Falkland Islands probe: Argentina starts search to identify soldiers killed in war
The second stage of the humanitarian mission will begin on August 9. The team in charge of the process will include the International Committee of the Red Cross (ICRC), an expert from the Argentine Forensic Anthropology Team, and a British specialist. The experts will all travel to the Falkland Islands after completing a week of quarantine because of the COVID-19 pandemic.
They will then start to identify the remains in the multiple tomb C.1.10, near the main cross of the Darwin cemetery.
The first phase of the Humanitarian Project Plan began in 2012 when more than 100 bodies were identified.
The governments of Argentina and the United Kingdom agreed that the ICRC will carry out the identification of the remains belonging to unidentified Argentine soldiers.
The committee will carry out the archaeological exhumation of the remains, the analysis and documentation of all human remains and the collection of DNA samples.
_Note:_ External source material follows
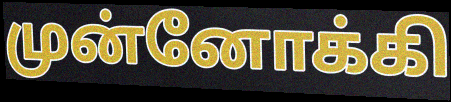
முன்னோக்கிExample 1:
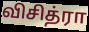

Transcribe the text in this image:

விசித்ரா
The collected samples will be taken to the laboratory of the Forensic Anthropology Team based in Cordoba for analysis.
The recovered human remains will be temporarily placed in the exhumed grave at the cemetery.
Once the DNA results are available, the second analysis and classification of the remains will be carried out.
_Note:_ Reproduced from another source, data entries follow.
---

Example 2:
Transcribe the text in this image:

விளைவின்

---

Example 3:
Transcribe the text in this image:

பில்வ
Daniel Filmus, the Secretary of Malvinas, said: “The main objective is to address the anguish that the families of the soldiers who died in Malvinas have experienced all these years because they could never identify where the remains of their loved ones rested."
Another exploration will also be carried out in Caleta Trullo to verify the existence of another tomb.
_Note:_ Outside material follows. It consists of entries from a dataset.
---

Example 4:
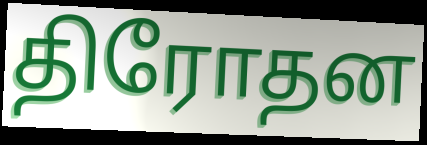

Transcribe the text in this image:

திரோதன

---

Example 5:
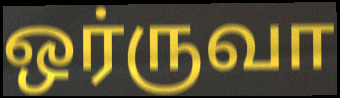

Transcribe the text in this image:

ஒர்ருவாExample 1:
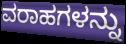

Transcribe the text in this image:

ವರಾಹಗಳನ್ನು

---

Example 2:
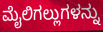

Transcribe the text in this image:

ಮೈಲಿಗಲ್ಲುಗಳನ್ನು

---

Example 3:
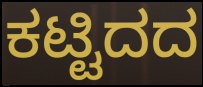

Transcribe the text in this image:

ಕಟ್ಟಿದದ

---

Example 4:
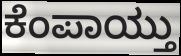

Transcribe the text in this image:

ಕೆಂಪಾಯ್ತು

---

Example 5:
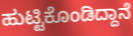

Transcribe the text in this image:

ಹುಟ್ಟಿಕೊಂಡಿದ್ದಾನೆ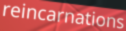
reincarnations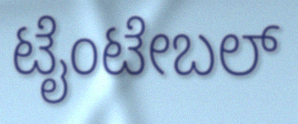
ಟೈಂಟೇಬಲ್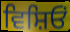
ਵਿਸ਼ਿਓਂ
If remains of Argentine soldiers are found, the identification will advance to the next stage.
Mr Filmus said: “It was agreed that taking advantage of this trip, the team that goes to Malvinas will also work in that area, to see if there are remains of Argentine former soldiers there."
The official specified that works in Darwin will take place between August 16 and 20, before they move to Trullo afterwards.
He added: “The important thing about this process is that it is a State policy that began in 2012 with the government of Cristina Kirchner, and in 2016 the agreement with the Red Cross was signed."
Mr Filmus further argued that the identification process "is important because it is a recognition by Argentine society and its Government of the courage and struggle of those who died in Malvinas.
"The Argentine government is very grateful to the Red Cross because it played a very important role in mediating with the United Kingdom to make the identification process possible.”
He continued: "Without the Red Cross, this would have been impossible.”
The politician also highlighted "the will of the Government of Alberto Fernández and the Foreign Minister Felipe Solá to make every effort so that between this year and the next the entire identification process can be completed".